Harman ayı bittikten sonra büyük ailelerin her biri, o yılın mahsulünden 200, 300 teneke buğdayı un yapmak için ayırırdı. Daha sonra buğday Murat Nehrine götürüp yıkanır, güneşin önünde kurutulur ve daha sonra da tekrar torbalara konulup değirmenin yolu tutulurdu. Ziro ve Küpkıran değirmenleri daha çok tercih edilirdi. Değirmenlerde bazen sıra olup, geceleri de çalışılıp, herkes buğdayının yanında sırasının gelmesini beklerdi. Buğdaylar öğütüldükten sonra tekrar torbalara doldurulup gelecek yıla kadar kullanılmak üzere eve götürülürdü.
Köyümüzde tandır yapımında ise uzman olan üç kadın vardı. Bunlar; Felek Aslan, Kubar Aladağ ve Beyaz Kıyağan.
Tandır yapımında kullanılan toprak, kırmızı bir toprak olup, yoğrulmuş hali pencere camlarına sürülen macuna benzemektedir. Kazlı çevresinde tandır yapımında kullanılan bu toprak çeşidi, komşu ve akraba olan Küpkıran köyünde bulunur.
Tandır yaptırmak isteyen Kazlılar, Küpkıran köyüne gidip bu topraktan getirir, yukarıda ismini verdiğimiz üç kadından hangisinden söz almışsa, tandırı yapmak için kolları sıvarlardı.
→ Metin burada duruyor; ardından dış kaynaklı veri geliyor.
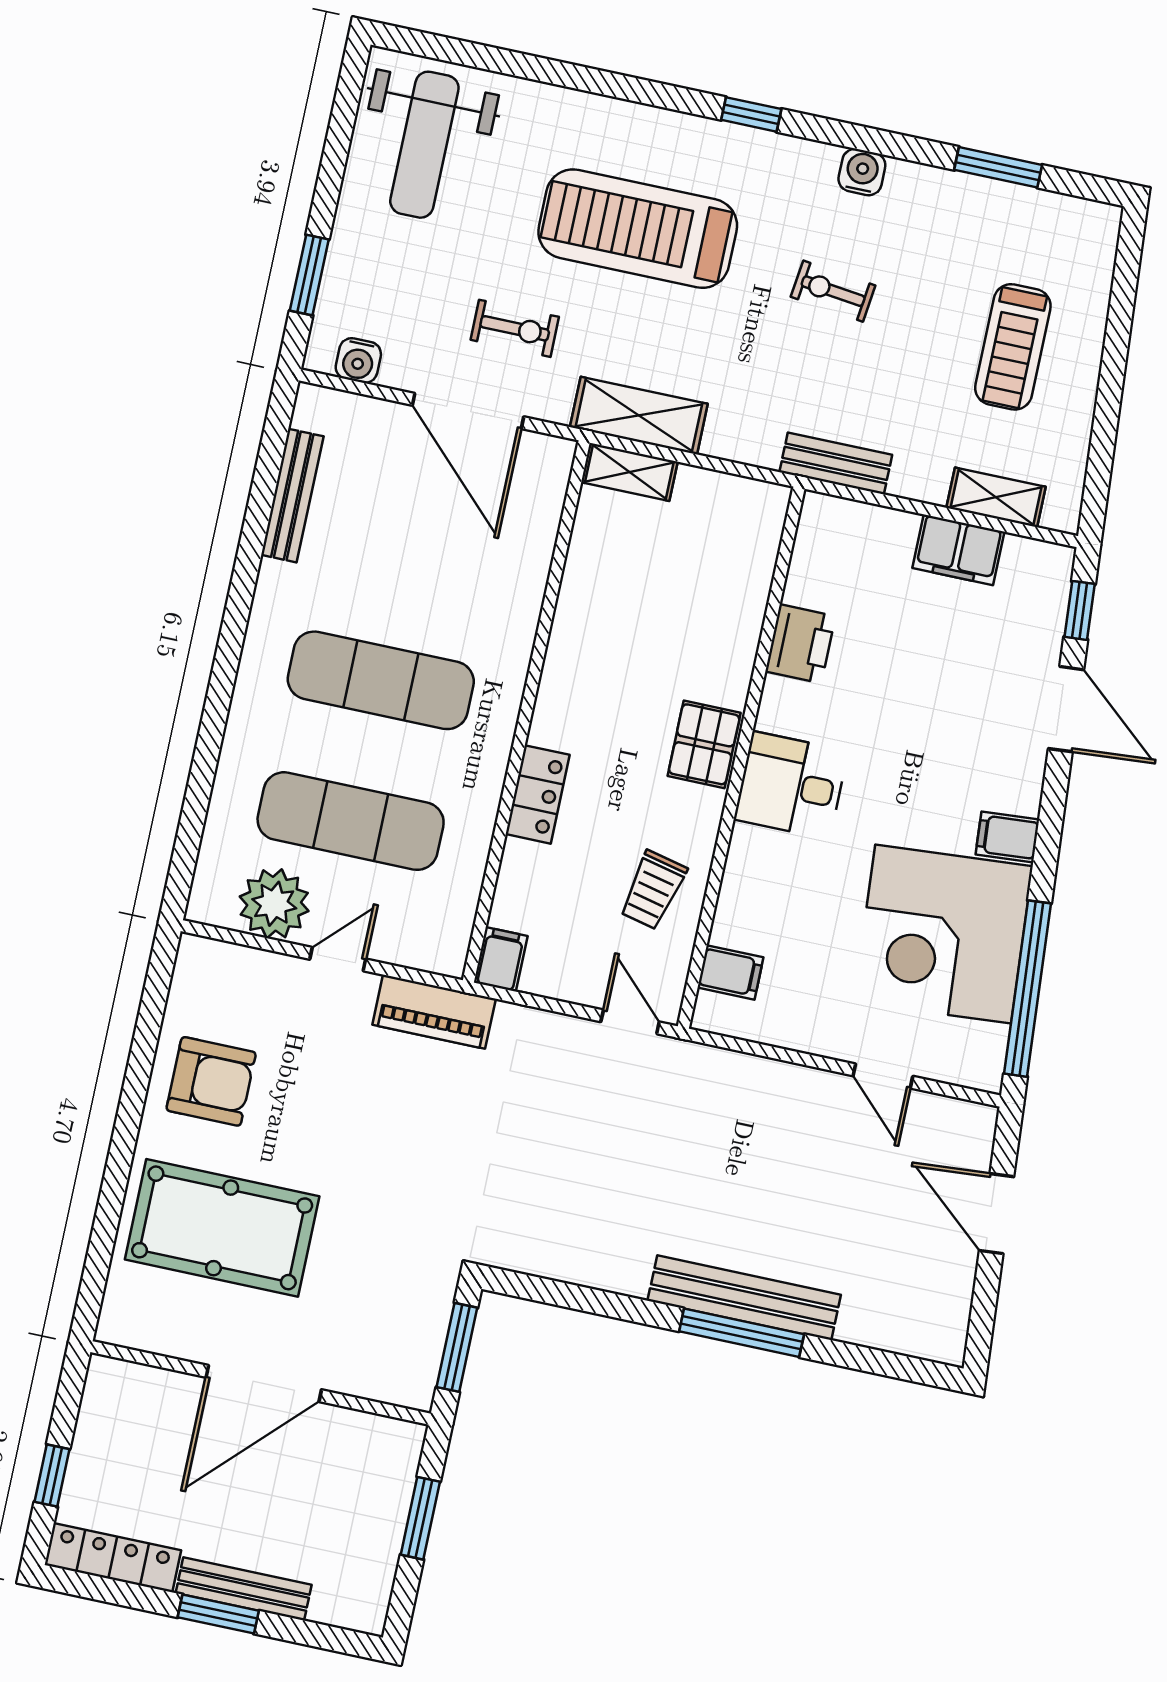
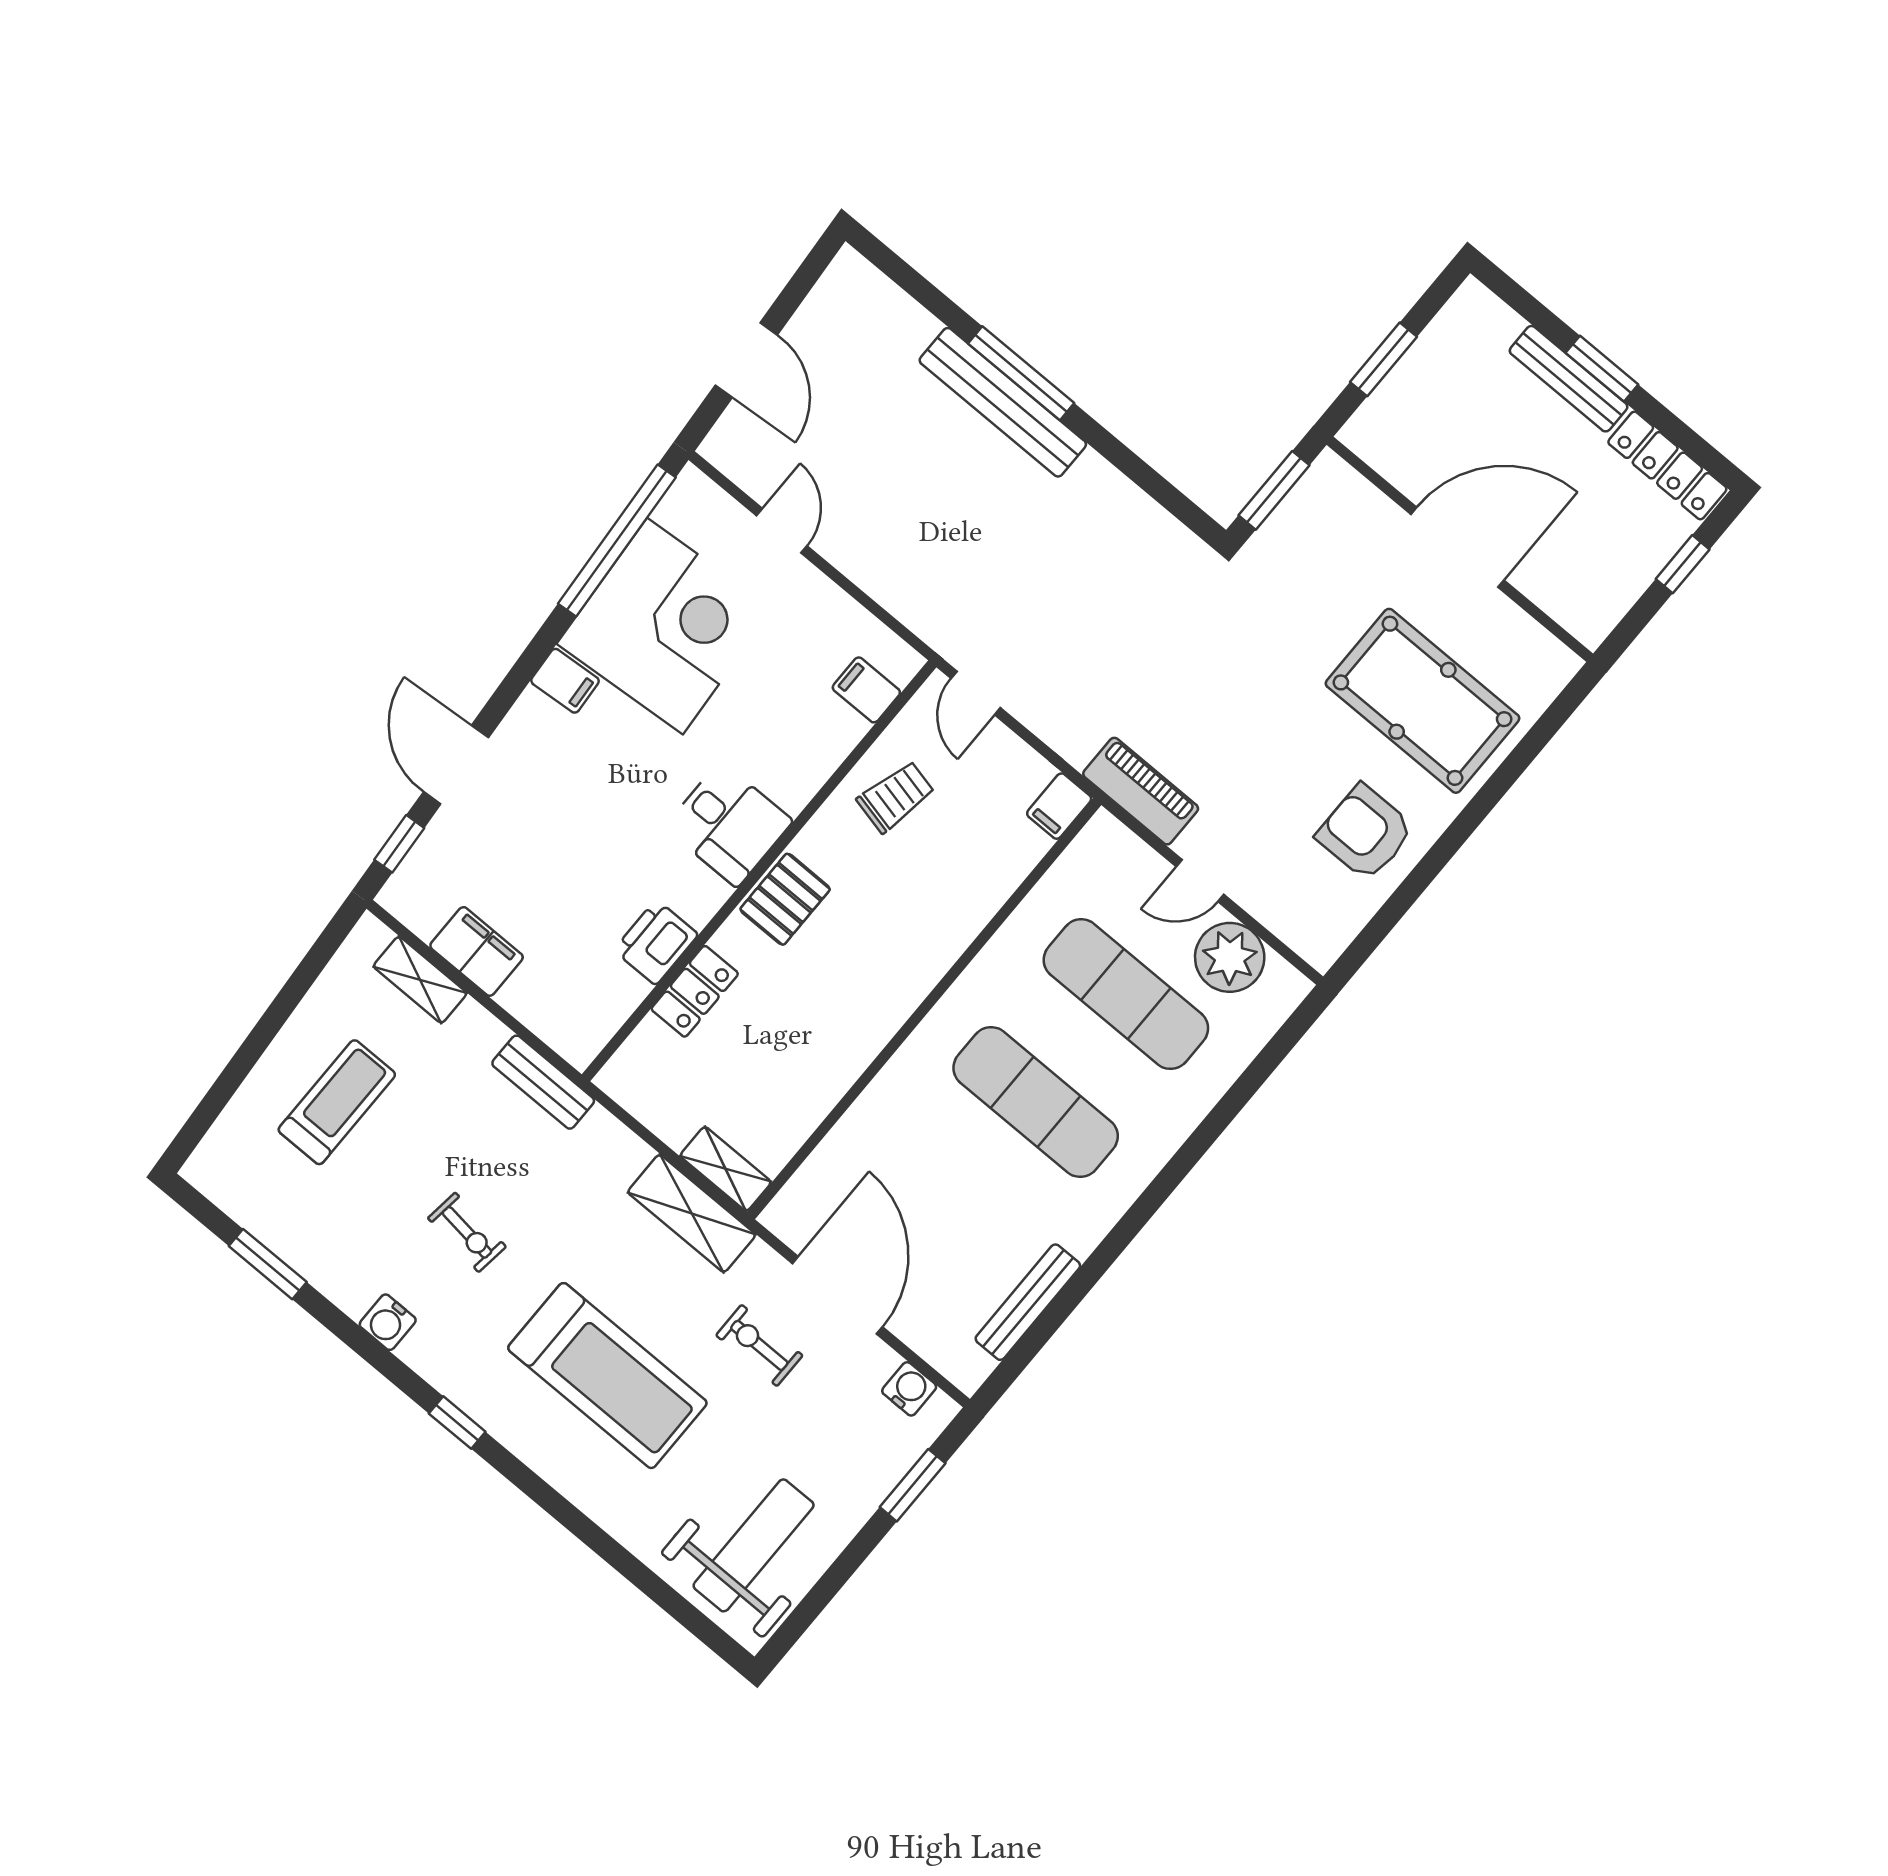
locker: (538, 794) -> (695, 991), moved, turned 180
Öncelikle birkaç gün boyunca ayakları ile çamuru yoğurur, gerekli kıvamı alana kadar devam ederlerdi. Çamur istenilen seviyeye geldikten sonra, günde bir sıra yapılırdı. Bir sıra ise, bad ismi verilen birkaç parçadan oluşurdu.
Tandır yapımı bittikten sonra ise, tandır sahibi aile tarafından tandırı yapan kadına bir hediye verilirdi. Bu hediye bazen bir teneke arpa yada buğday, bazen biraz un, bazen giyecek bir şeyler, bazen de para olurdu. Kazlı'da en güzel tandırlar, Beyaz Kıyağan tarafından yapılırdı.
Kazlı'da tandır ile ilgili batıl inanışlar da vardır; bazı aileler tandır yaptırmayıp, hazır tandır alırlardı. Tandır yapmanın ailelerine uğursuzluk getirdiğine inanırlardı. Mesela Hacı Yusuf Öner tandır yaptırdığı birgün, bir oğlunu kaybeder ve o günden sonra tandır yaptırmanın kendilerine uğursuzluk getirdiğine inanıp, o günden sonra hazır tandır satın almaya başlamışlar.
Köyümüzde "pişîka ser tendûra te....", "pişîka ber kulfika te.... " v.b gibi kavga anında kullanılan küfürler de vardı ki, çocukluğumuzda bir türlü bu küfürlere bir anlam bulamayıp, mecazi anlamını kavrayamadığımızdan, kedilere neden küfür edildiğini bir türlü anlayamıyorduk.
Redkanlı olmayan bazı komşu köylerde, erkek kavgalarında bizzat eşlerinin isimleri telaffuz edilerek küfür ediliyordu. Ama Kazlı ve diğer Redkan köylerinde yukarıda anlattığımız gibi isimler kullanılmayarak, mecazi küfürler kullanılırdı.